Beyond the gate there’s an olive orchard and incongruously large parking lot. The Mission complex, and what looked like an onsite caretaker’s home are to the west. When I got out and looked around I also saw a shaded picnic area with large bar-b-que pits, which seemed to indicate big community events. The thought of that made me smile.
The Mission is the smallest I’ve been to, and may in fact be the smallest in the chain. After secularization the Mission became a cattle rancho and had some other miscellaneous use until being abandoned and falling into ruin in the mid 1800s. The Native Daughters of the Golden West spearheaded rebuilding starting in 1954.
The restored building is an L shape, with the chapel forming on side, and a wing of rooms that are used as the gift shop and museum along the other. The rooms are dedicated to the four main historical periods of the Mission and its surroundings: Native American, Mission Era, Rancho and Present Day.

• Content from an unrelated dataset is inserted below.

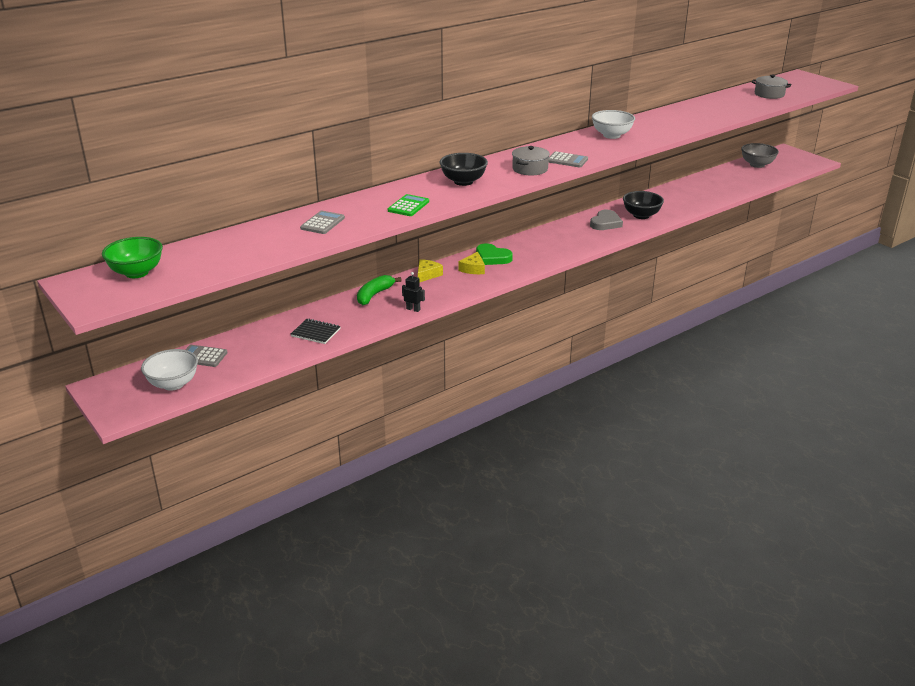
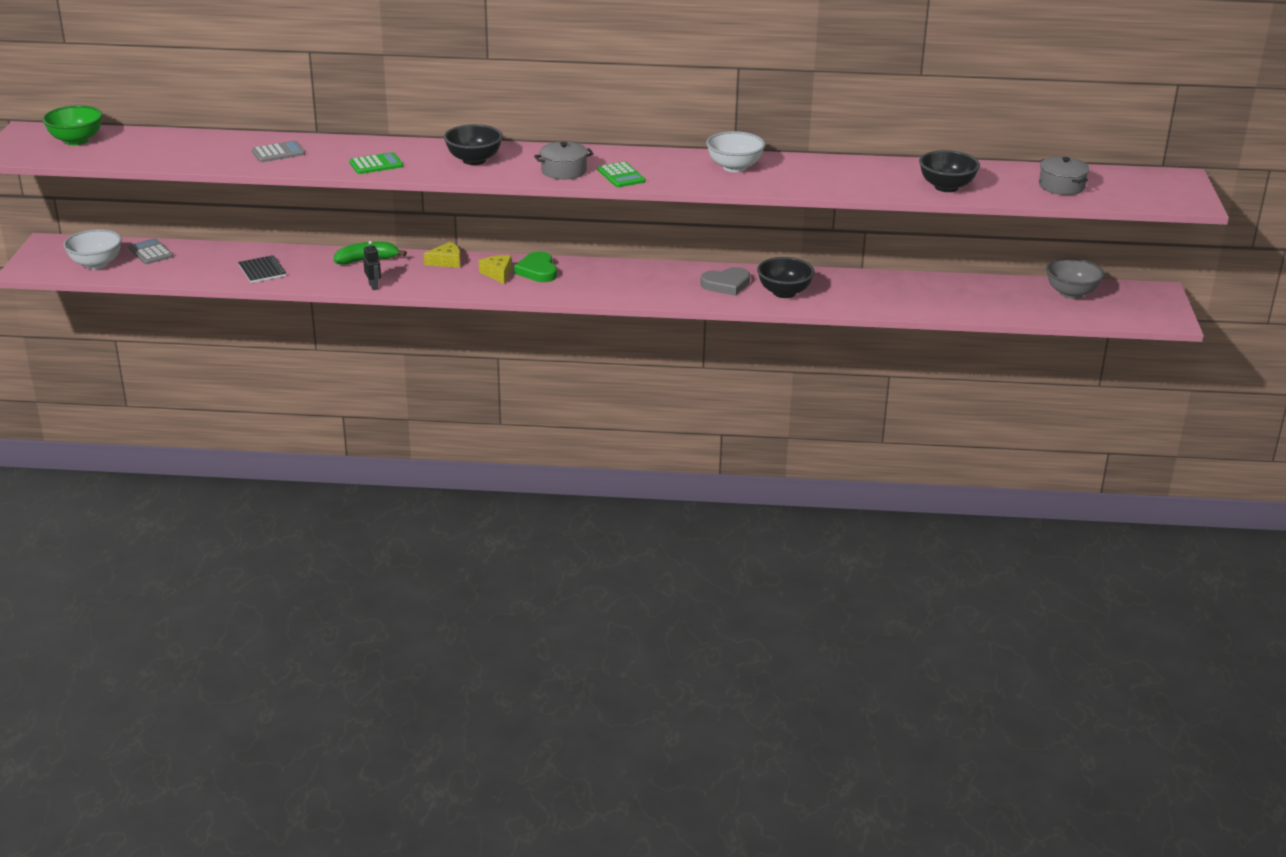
camera: 40 degrees right, 0 degrees up
(473, 269) = (497, 273): yellow cheese -> yellow cheese turned 105 degrees clockwise
(567, 160) = (621, 176): grey calculator -> green calculator
(727, 111) = (946, 187): none -> black bowl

Outside you can see the foundations and remains of the original adobe of the other wings. There’s a fountain, and some markings of graves that were found during archeological exploration. There’s a nice rose garden in the front by the chapel.
It’s a very sweet place. Partly the size, also that it is supported and run by volunteers gives it a labor of love, community feeling. The fact that it is surrounded by agricultural fields rather than being built up around makes it easier to imagine what it was like back in the day, which I also really enjoyed. I’m glad I finally made the time and stopped!
We where quite surprised when we visited it. The church is a replica of the original but smaller in size. The woman that was working the museum had a PHD in Historical Archaeology and had done most of the exhibits. That Museum was probably the best out of all the Missions down to San Luis. I’m going to be setting up a ride over Indains Road in Feb-March to stay the night at Mission San Antonio in the cloisters if you are interested.
Cool. That sounds great, keep me posted about the ride!